Credit: BRANDX

Mature microRNAs (miRNAs) result from the cleavage of precursor miRNAs by the miRNA-generating complex, which in humans consists of Dicer and the HIV TAR RNA-binding protein (TRBP). Some mature miRNAs promote cell growth, whereas others suppress it. Qinghua Liu and colleagues now show that the mitogen-activated protein kinase (MAPK) extracellular signal-regulated kinase (ERK) pathway, which promotes growth, phosphorylates TRBP and enhances the capacity for miRNA biogenesis by stabilizing the miRNA-generating complex. Thus, this signalling pathway might regulate the miRNA machinery to achieve its desired biological response.

The authors found that TRBP is phosphorylated on Ser142, Ser152, Ser283 and Ser286. To investigate the function of these phosphorylation events, they generated isogenic cell lines expressing wild-type, phosphomutant or phosphomimic TRBP. Phosphomimic TRBP is expressed at a higher level and is more stable than wild-type or phosphomutant TRBP. Phosphomimic TRBP also enhances the stability of the miRNA-generating complex, which results in a higher level of miRNA-mediated silencing in these cells.

“ERK-induced phosphorylation of TRBP ... might actively contribute to the growth-promoting actions of the ERK signalling pathway.”

So, what kinase phosphorylates TRBP? Computational analysis of phosphorylated TRBP indicates that it contains amino acid motifs that have the potential to be phosphorylated by MAPK proteins. The ERK signalling pathway involves a cascade of phosphorylation events from a MAPK kinase kinase, to a MAPK kinase (MKK), to the MAPK ERK. Activated ERK then phosphorylates transcription factors that regulate the expression of genes that are important in cell growth and differentiation. The authors show that TRBP and phosphorylated ERK1 and ERK2 interact in vivo, and that recombinant MKK1 and ERK2 are required for the phosphorylation of TRBP in vitro. Furthermore, treatment of cells stably expressing TRBP with a mitogen that induces ERK activation causes the phosphorylation and accumulation of TRBP, and this is blocked by the MKK1 inhibitor U0126. These data suggest that TRBP is phosphorylated by the MKK1–ERK pathway.
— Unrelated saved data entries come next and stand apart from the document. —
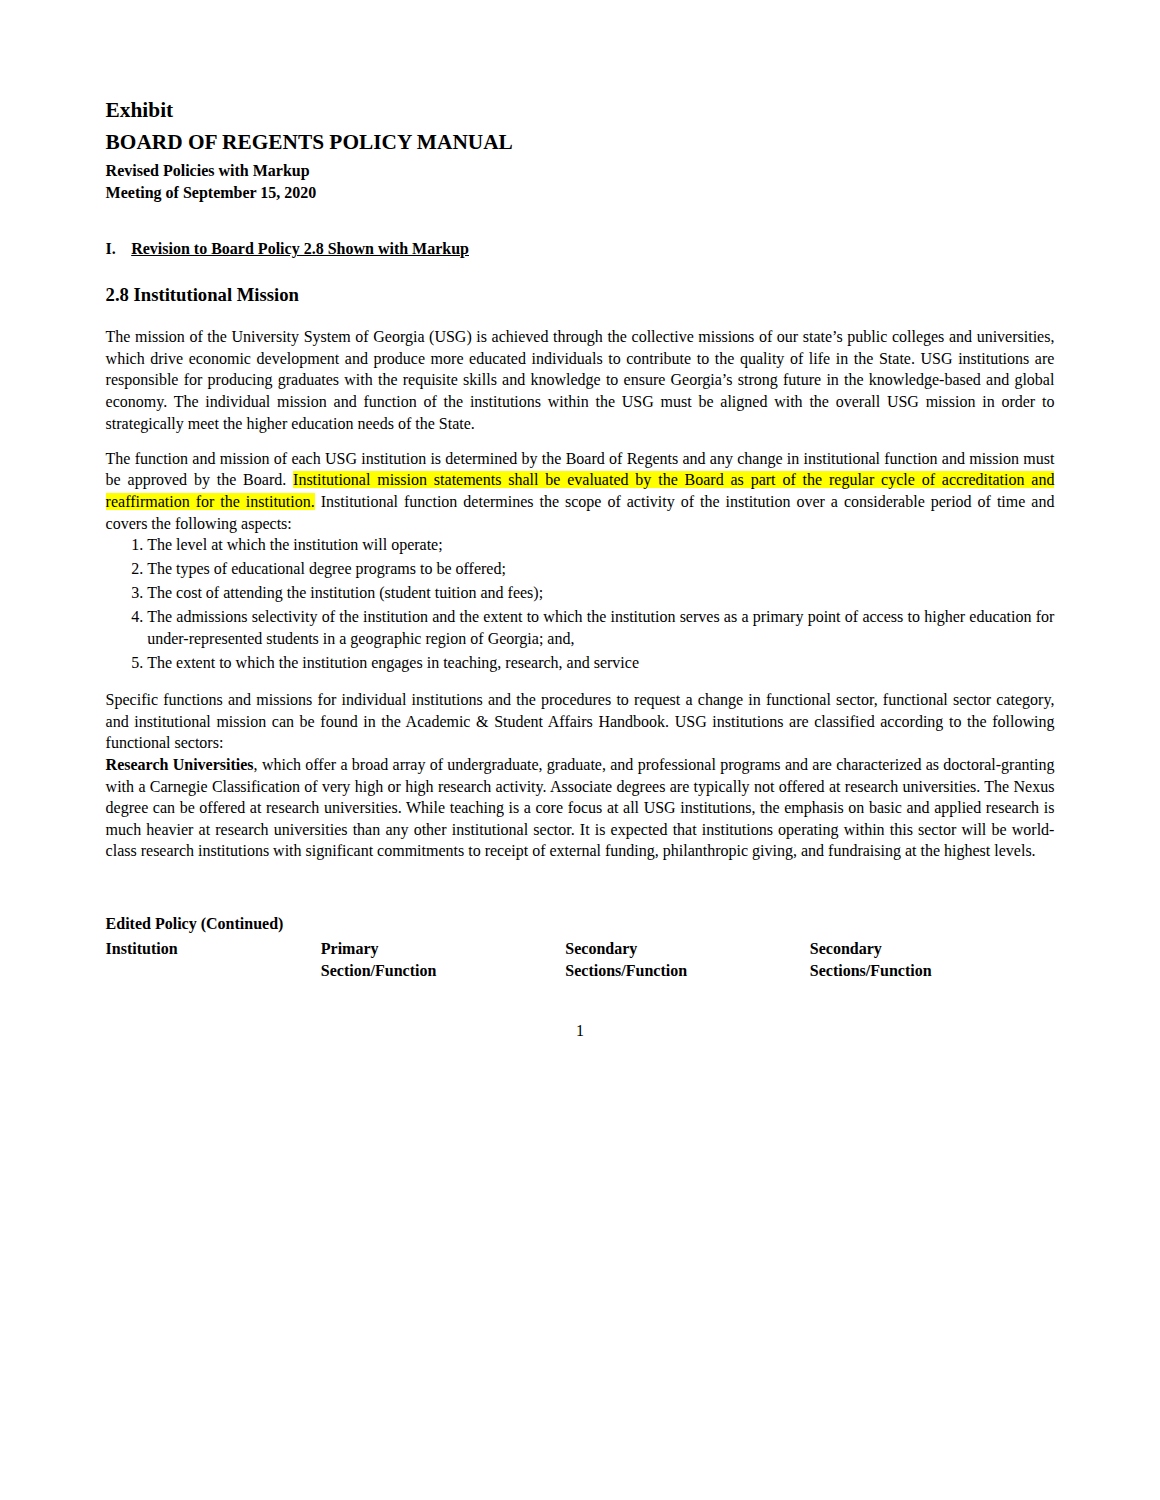Exhibit
BOARD OF REGENTS POLICY MANUAL
Revised Policies with Markup
Meeting of September 15, 2020
I. Revision to Board Policy 2.8 Shown with Markup
2.8 Institutional Mission
The mission of the University System of Georgia (USG) is achieved through the collective missions of our state’s public colleges and universities, which drive economic development and produce more educated individuals to contribute to the quality of life in the State. USG institutions are responsible for producing graduates with the requisite skills and knowledge to ensure Georgia’s strong future in the knowledge-based and global economy. The individual mission and function of the institutions within the USG must be aligned with the overall USG mission in order to strategically meet the higher education needs of the State.
The function and mission of each USG institution is determined by the Board of Regents and any change in institutional function and mission must be approved by the Board. Institutional mission statements shall be evaluated by the Board as part of the regular cycle of accreditation and reaffirmation for the institution. Institutional function determines the scope of activity of the institution over a considerable period of time and covers the following aspects:
The level at which the institution will operate;
The types of educational degree programs to be offered;
The cost of attending the institution (student tuition and fees);
The admissions selectivity of the institution and the extent to which the institution serves as a primary point of access to higher education for under-represented students in a geographic region of Georgia; and,
The extent to which the institution engages in teaching, research, and service
Specific functions and missions for individual institutions and the procedures to request a change in functional sector, functional sector category, and institutional mission can be found in the Academic & Student Affairs Handbook. USG institutions are classified according to the following functional sectors:
Research Universities, which offer a broad array of undergraduate, graduate, and professional programs and are characterized as doctoral-granting with a Carnegie Classification of very high or high research activity. Associate degrees are typically not offered at research universities. The Nexus degree can be offered at research universities. While teaching is a core focus at all USG institutions, the emphasis on basic and applied research is much heavier at research universities than any other institutional sector. It is expected that institutions operating within this sector will be world-class research institutions with significant commitments to receipt of external funding, philanthropic giving, and fundraising at the highest levels.
Edited Policy (Continued)
| Institution | Primary Section/Function | Secondary Sections/Function | Secondary Sections/Function |
| --- | --- | --- | --- |
1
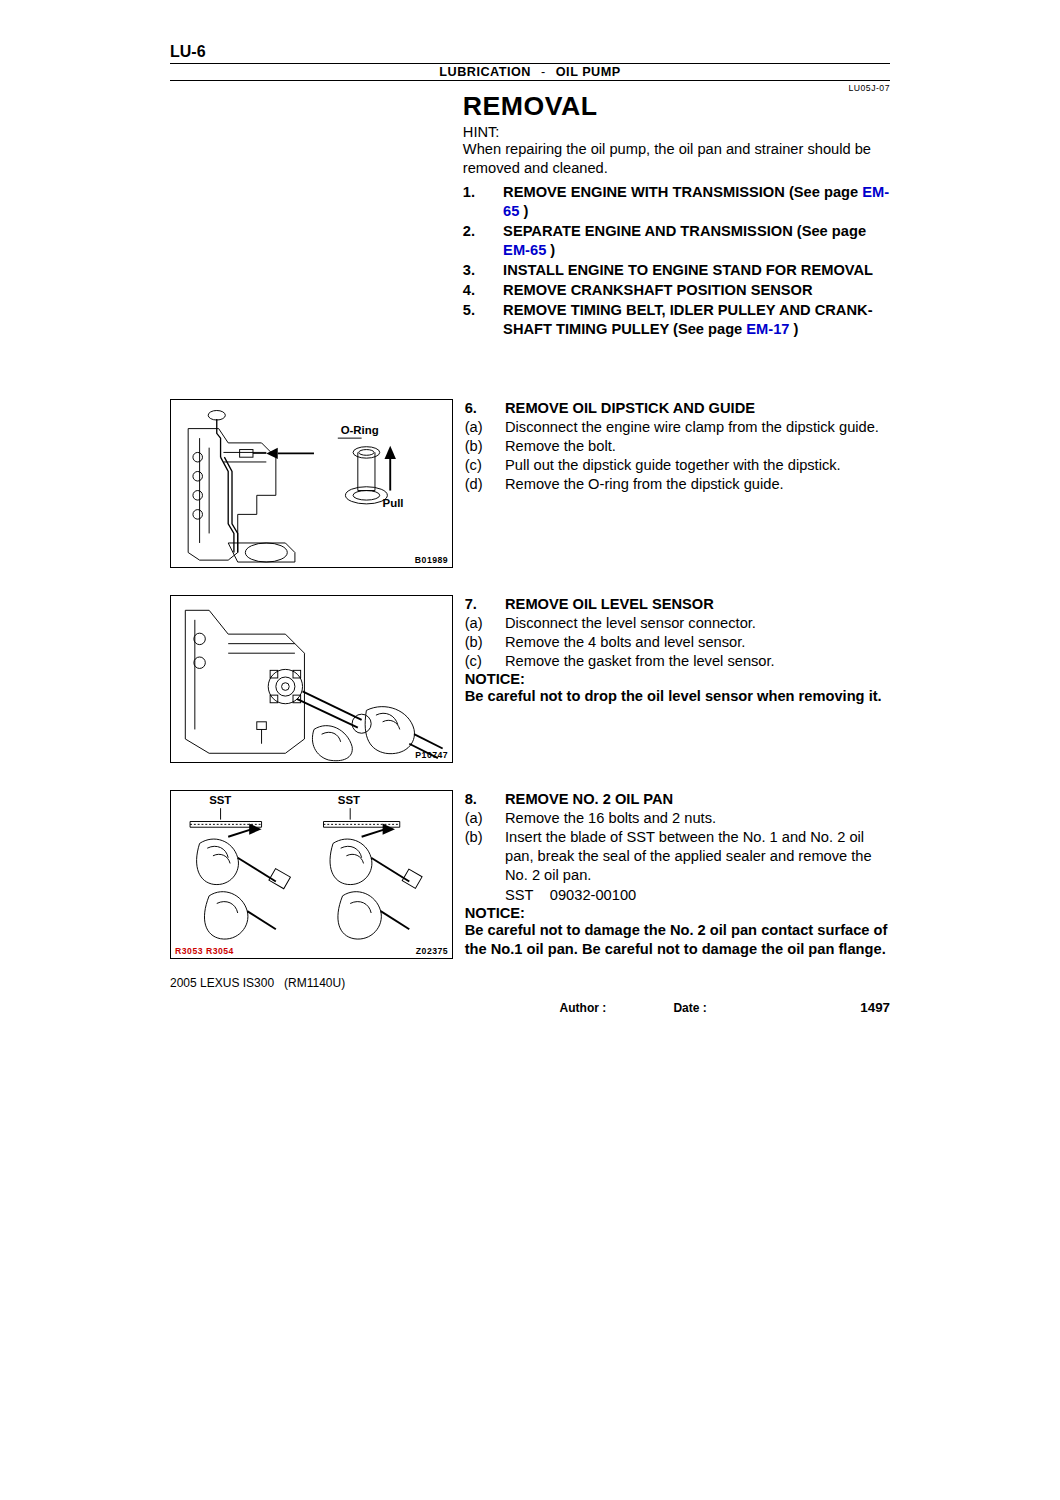LU-6
LUBRICATION - OIL PUMP
LU05J-07
REMOVAL
HINT:
When repairing the oil pump, the oil pan and strainer should be removed and cleaned.
1. REMOVE ENGINE WITH TRANSMISSION (See page EM-65 )
2. SEPARATE ENGINE AND TRANSMISSION (See page EM-65 )
3. INSTALL ENGINE TO ENGINE STAND FOR REMOVAL
4. REMOVE CRANKSHAFT POSITION SENSOR
5. REMOVE TIMING BELT, IDLER PULLEY AND CRANK-SHAFT TIMING PULLEY (See page EM-17 )
O-Ring Pull
B01989
6. REMOVE OIL DIPSTICK AND GUIDE
(a) Disconnect the engine wire clamp from the dipstick guide.
(b) Remove the bolt.
(c) Pull out the dipstick guide together with the dipstick.
(d) Remove the O-ring from the dipstick guide.
P10747
7. REMOVE OIL LEVEL SENSOR
(a) Disconnect the level sensor connector.
(b) Remove the 4 bolts and level sensor.
(c) Remove the gasket from the level sensor.
NOTICE:
Be careful not to drop the oil level sensor when removing it.
SST SST
R3053 R3054
Z02375
8. REMOVE NO. 2 OIL PAN
(a) Remove the 16 bolts and 2 nuts.
(b) Insert the blade of SST between the No. 1 and No. 2 oil pan, break the seal of the applied sealer and remove the No. 2 oil pan.
SST 09032-00100
NOTICE:
Be careful not to damage the No. 2 oil pan contact surface of the No.1 oil pan. Be careful not to damage the oil pan flange.
2005 LEXUS IS300 (RM1140U)
Author : Date :
1497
The authors next sought to determine whether MAPK signalling regulates miRNA production to promote cell growth. They carried out miRNA microarray studies of cells expressing phosphomutant or phosphomimic TRBP to assess the effect of TRBP phosphorylation on global miRNA expression. miRNAs associated with growth promotion are among the miRNAs that are upregulated in cells expressing phosphomimic TRBP, but levels of miRNAs associated with growth suppression are lower in these cells. Treatment with mitogens results in similar growth-promoting miRNA profiles and preferentially enhances cell proliferation and survival in wild-type, relative to phosphomutant, TRBP-expressing cells. These findings indicate that ERK-induced phosphorylation of TRBP, and the subsequent alteration in the expression of miRNAs, might actively contribute to the growth-promoting actions of the ERK signalling pathway. Furthermore, as the level of growth-promoting miRNAs decreases (and that of growth-suppressing miRNAs increases) in cancer cell lines treated with U0126, this study might have therapeutic significance.

In short, the authors show that the ERK pathway enhances the stability of the miRNA-processing complex by phosphorylating TRBP and that the consequent reprogramming of miRNA expression might mediate ERK signalling.